Directive
Write out each line of the rows below without any change, omitting the pictures.

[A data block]
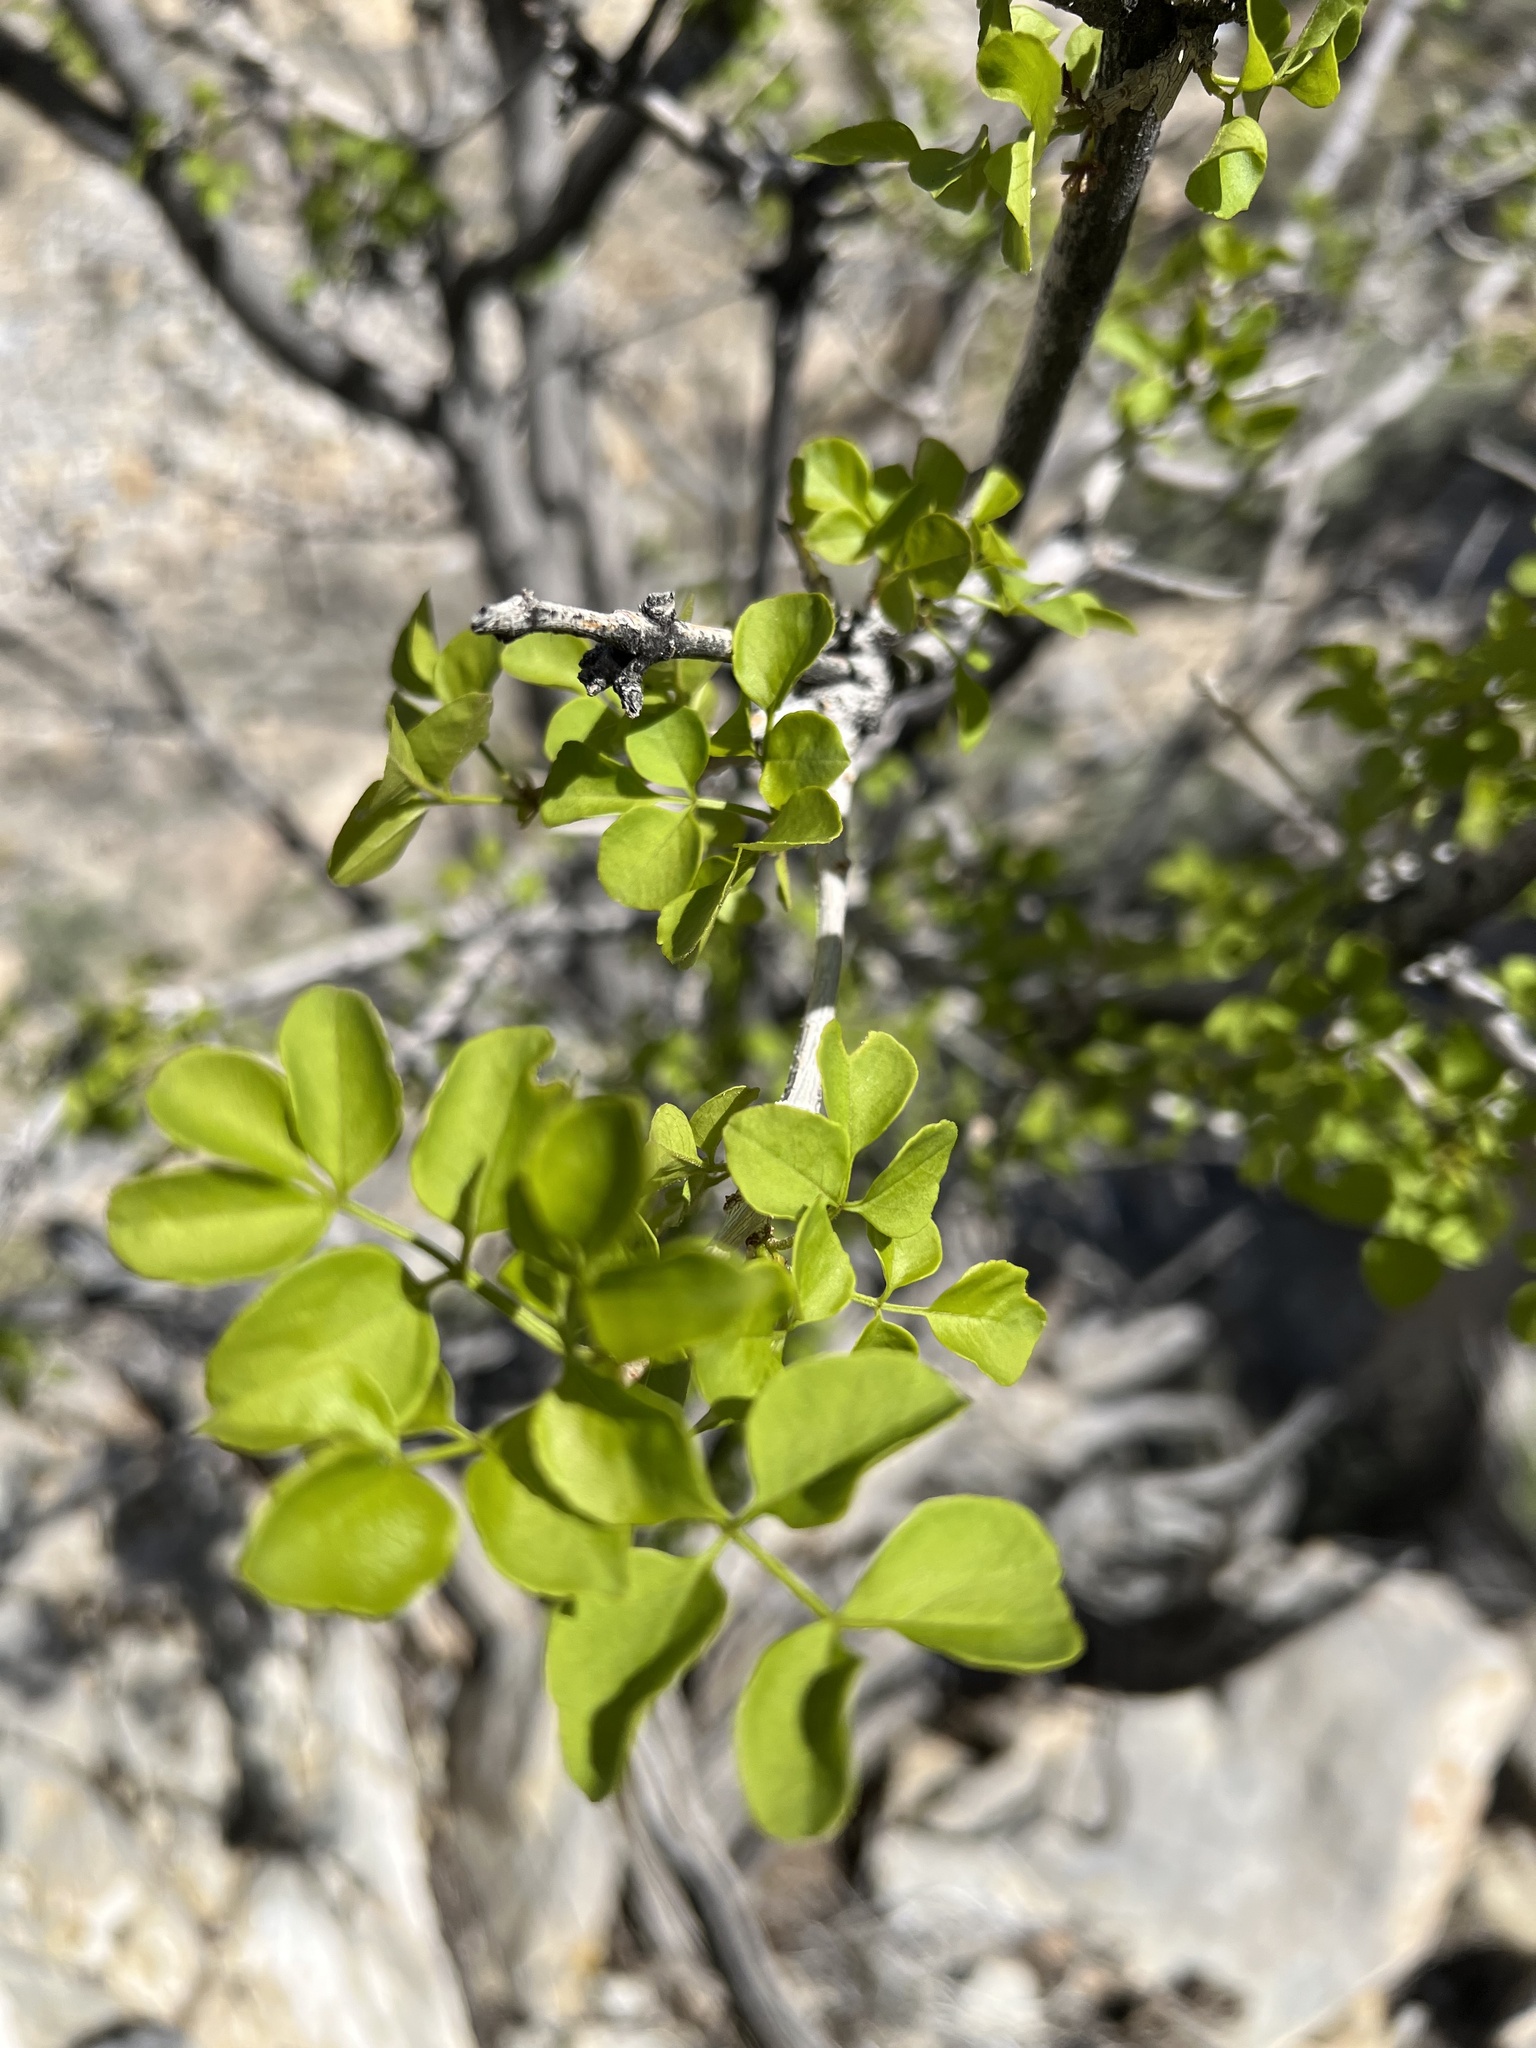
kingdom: Plantae
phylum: Tracheophyta
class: Magnoliopsida
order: Lamiales
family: Oleaceae
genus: Fraxinus
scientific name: Fraxinus anomala
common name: Utah ash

Task answer
kingdom: Plantae
phylum: Tracheophyta
class: Magnoliopsida
order: Lamiales
family: Oleaceae
genus: Fraxinus
scientific name: Fraxinus anomala
common name: Utah ash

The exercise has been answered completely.